What you will do: Write out the lines below word for word, starting with the first line and stopping after the line that contains "которые ценят ее доступный подход и". Include both of those lines.

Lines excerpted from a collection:
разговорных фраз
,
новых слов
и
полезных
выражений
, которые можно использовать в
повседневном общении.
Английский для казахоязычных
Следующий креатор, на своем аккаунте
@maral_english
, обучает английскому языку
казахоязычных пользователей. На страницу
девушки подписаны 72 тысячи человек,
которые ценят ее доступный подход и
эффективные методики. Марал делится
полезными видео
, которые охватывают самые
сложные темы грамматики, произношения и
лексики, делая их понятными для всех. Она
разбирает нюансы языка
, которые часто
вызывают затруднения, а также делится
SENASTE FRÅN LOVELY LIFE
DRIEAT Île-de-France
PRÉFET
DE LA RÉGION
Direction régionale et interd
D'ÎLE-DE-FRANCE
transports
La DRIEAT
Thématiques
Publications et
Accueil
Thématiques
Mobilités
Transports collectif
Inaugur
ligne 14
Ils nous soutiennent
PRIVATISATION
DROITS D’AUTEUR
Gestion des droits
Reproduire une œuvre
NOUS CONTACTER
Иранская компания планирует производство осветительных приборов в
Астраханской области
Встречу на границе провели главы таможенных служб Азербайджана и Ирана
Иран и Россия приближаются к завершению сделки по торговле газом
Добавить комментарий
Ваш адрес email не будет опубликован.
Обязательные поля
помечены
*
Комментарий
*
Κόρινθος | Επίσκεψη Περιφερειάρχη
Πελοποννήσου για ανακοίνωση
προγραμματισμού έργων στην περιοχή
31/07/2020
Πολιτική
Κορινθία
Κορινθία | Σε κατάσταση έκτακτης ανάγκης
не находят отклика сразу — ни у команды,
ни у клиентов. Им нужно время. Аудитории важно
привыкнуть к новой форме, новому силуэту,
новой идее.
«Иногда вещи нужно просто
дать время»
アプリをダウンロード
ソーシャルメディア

Reply to the exercise:
разговорных фраз
,
новых слов
и
полезных
выражений
, которые можно использовать в
повседневном общении.
Английский для казахоязычных
Следующий креатор, на своем аккаунте
@maral_english
, обучает английскому языку
казахоязычных пользователей. На страницу
девушки подписаны 72 тысячи человек,
которые ценят ее доступный подход и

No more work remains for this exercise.